◆ WORK TO BE COMPLETED
All pictures are to be dropped, and everything else in the data duplicated exactly.

◆ EXERCISE DATA
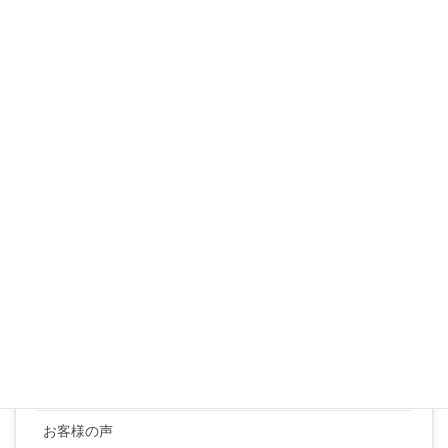
3
4
5
6
7
8
9
10
11
12
13
14
15
16
17
18
19
20
21
22
23
24
25
26
27
28
29
30
31
« 3月
カテゴリー
YUKI SATO
お客様の声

◆ ANSWER
3
4
5
6
7
8
9
10
11
12
13
14
15
16
17
18
19
20
21
22
23
24
25
26
27
28
29
30
31
« 3月
カテゴリー
YUKI SATO
お客様の声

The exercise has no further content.